LONDON (Reuters) - Prices charged by British retailers fell slightly faster in June than in May due to a fierce battle between supermarkets, but growing costs linked to COVID-19 and Brexit might add to the rise in broader inflation soon, an industry group said.
The British Retail Consortium's shop price index for June showed prices were 0.7% lower than a year before compared with a 0.6% fall in the year to May, which was the smallest drop since February 2020.
Shop prices as measured by the BRC typically show year-on-year price falls unlike the wider measure of consumer price inflation targeted by the Bank of England which includes services and a bigger range of goods.
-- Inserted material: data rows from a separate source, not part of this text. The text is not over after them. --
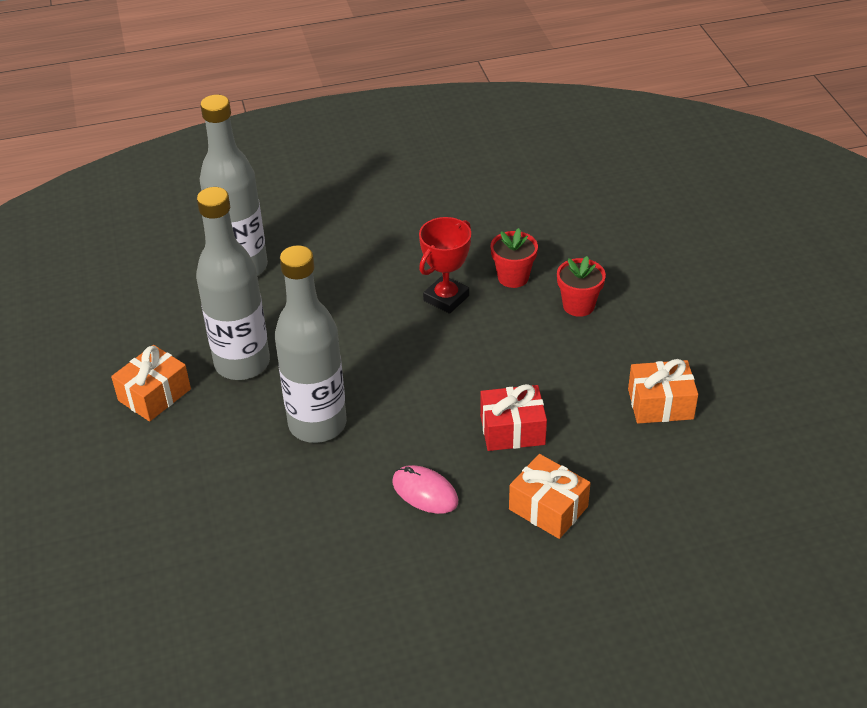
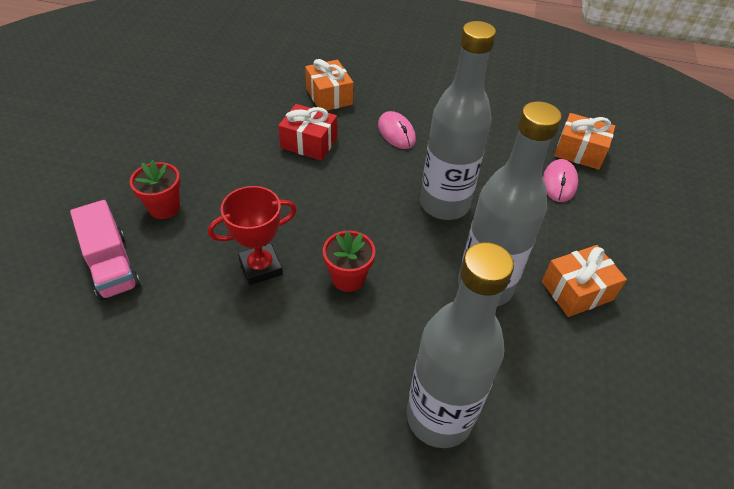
camera: 155 degrees left, 5 degrees up
(197, 510) = (559, 182): none -> pink mouse
(513, 277) = (184, 260): red flower pot -> red flower pot (348, 278)
(563, 251) = (112, 265): none -> pink truck
(660, 404) = (199, 118): orange gift -> orange gift (579, 152)

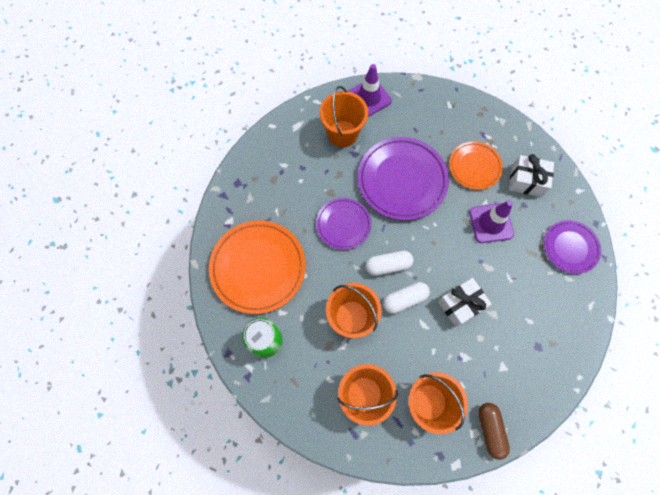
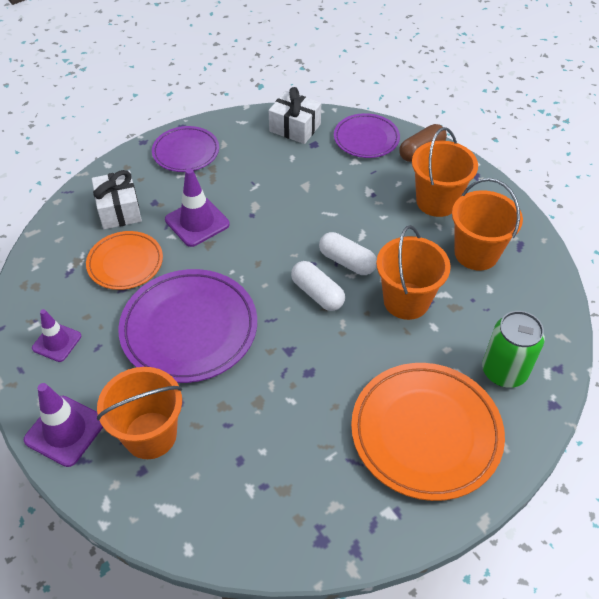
camera: 120 degrees left, 20 degrees down
(343, 224) = (296, 364): purple plate -> purple plate (366, 139)
(430, 111) = (57, 342): none -> purple traffic cone
(460, 304) = (315, 213): white gift -> white gift (295, 128)

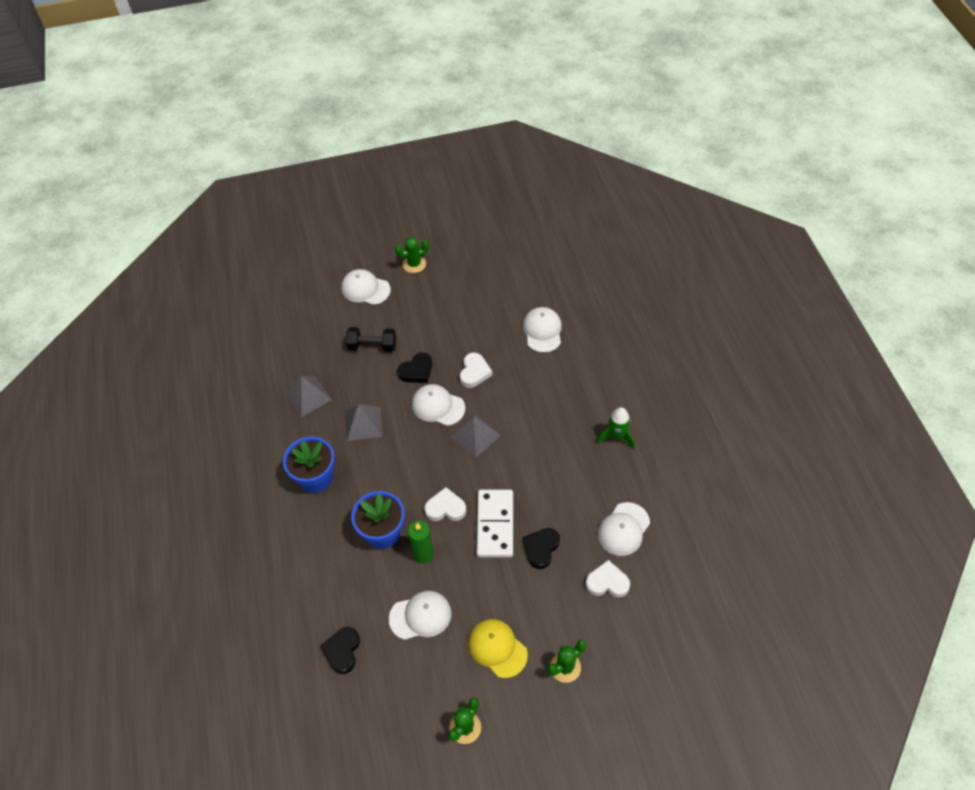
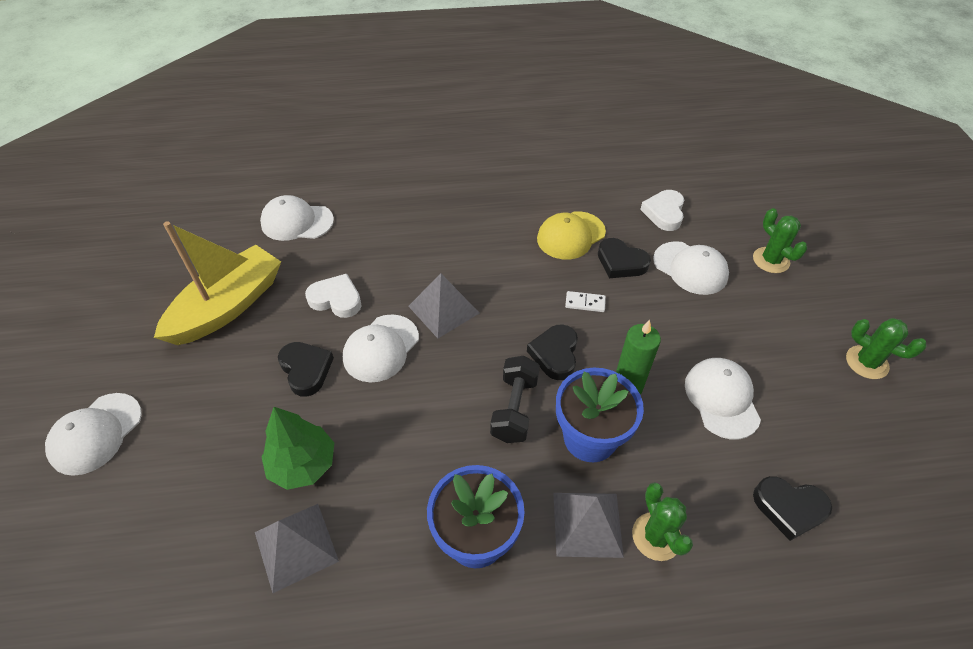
camera: 85 degrees left, 5 degrees down
(354, 386) = (303, 464): none -> green tree
(363, 423) = (383, 453): grey pyramid -> grey pyramid (587, 524)
(372, 346) = (229, 430): black dumbbell -> black dumbbell (514, 409)
(414, 264) = (86, 356): green cactus -> green cactus (656, 536)
(445, 508) = (555, 354): white heart -> black heart
(460, 317) = (228, 306): none -> yellow boat
(495, 524) = (585, 303): white domino -> white domino, size x0.41
(497, 648) = (757, 319): yellow cap -> yellow cap (571, 235)
(616, 436) = (477, 180): green rocket -> none
(623, 529) = (598, 191): white cap -> white cap (690, 268)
The BoE said last week that CPI is likely to peak at more than 3%, above its 2% target, but the increase would be due largely to a global rise in energy prices and one-off supply chain problems caused by the coronavirus pandemic.
The central bank stuck to its view that the rise in overall inflation was likely to be temporary.
"The fact that shop prices remain in negative territory despite the recent rise in CPI is indicative of the competitive retail landscape in the UK," said Mike Watkins, head of retailer and business insight at NielsenIQ which co-produces the index.
BRC Chief Executive Helen Dickinson said costs for retailers were rising due to higher food and fuel prices, Brexit-related red tape and supply chain disruption caused by the pandemic.
"The increasing cost burden on retailers may be passed onto the consumer, threatening price rises as the pressure mounts in the months ahead, especially with additional Brexit checks this autumn," she said.
The BRC collected price data between June 1 and June 7.